WORK ITEM: Write the next part of the forum thread about whether AI models count as general intelligence, picking up after its final line.

QUOTED PASSAGE below:

How am I getting caught up on it? I acknowledged that I think frontier models qualify as intelligent but disputed the "general" part. In fact for quite a few years now there have been many non-frontier models that I also consider intelligent within a very narrow domain.
I think stockfish reasonably qualifies as superhuman AI but not even remotely "general". Similarly alphafold.
> Actually solving it is not a requirement for AGI.
I think I see what you're trying to get at but taken as worded that can't possibly be right. Otherwise a dumb-as-a-brick automaton that made an "attempt" to tackle whatever you put in front of it would qualify as AGI.
It’s not that simple since each problem is supposed to be distinct and different enough that no single program can solve multiple of them properly. No problem spec is provided as well iiuc so you can’t simply ask an LLM to generate code without doing other things.
A human can sit down to play a game with unknown rules and write a spec as he goes. If a model can't even figure out to attempt that, let alone succeed at it, then it most certainly isn't an example of "general" intelligence.
> A human can sit down to play a game with unknown rules and write a spec as he goes.

End of QUOTED PASSAGE.
INFORMATION PROVIDED below:

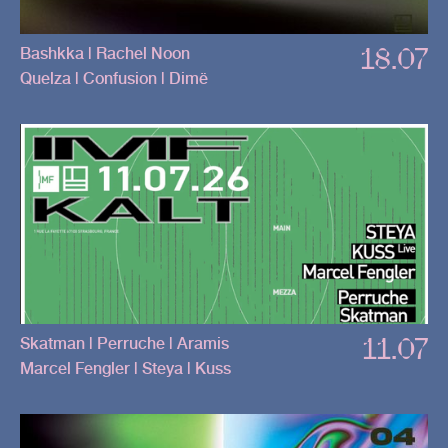
18.07
Bashkka | Rachel Noon
Quelza | Confusion | Dimë
11.07
Skatman | Perruche | Aramis
Marcel Fengler | Steya | Kuss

End of INFORMATION PROVIDED.

ANSWER TO THIS EXERCISE:
Some humans can. Many, if not most humans cannot. A significant enough fraction of humans have trouble putting together Ikea furniture that there are memes about its difficulty. You're vastly overestimating the capabilities of the average human. Working in tech puts you in probably the top ~1-5% of capability to intuit and understand rules, but it distorts your intuition of what a "reasonable" baseline for that is.
Yes, I am aware. However an idealized human can do so. Analogously, there are plenty of humans that can't run an 8 minute mile but if your bipedal robot is physically incapable of ever doing that then it isn't reasonable to claim having achieved human level athletic performance. When it can compete in every Olympic event you can claim human level performance at athletics in general.
If the model can't generalize to arbitrary tasks on its own without any assistance then it doesn't qualify as a general intelligence. AGI to my mind means meeting or exceeding idealized human performance on the vast majority of arbitrary tasks that are cherrypicked to be particularly challenging.
It's not obvious at all. And I would say pretty much impossible without using machine learning. Even for ARC-AGI-1 there is no GOFAI program that scores high.
People are still debating whether these models exhibit any kind of intelligence and any kind of thinking. Setting the bar higher then necessary is welcome, but at this point I’m pretty sure everyone’s opinions are set in stone.
In retrospect, it seems obvious that we hit AGI by a reasonable "at least as intelligent as some humans" definition when o3 came out, and everything since then has been goalpost moving by people who have higher and higher bars for which percentile human they would be willing to employ (or consider intellectually capable). People should really just use the term "ASI" when their definition of AGI excludes the majority of humans.
Edit: Here's the guy who coined the term saying we're already there. Everything else is arguing over definitions.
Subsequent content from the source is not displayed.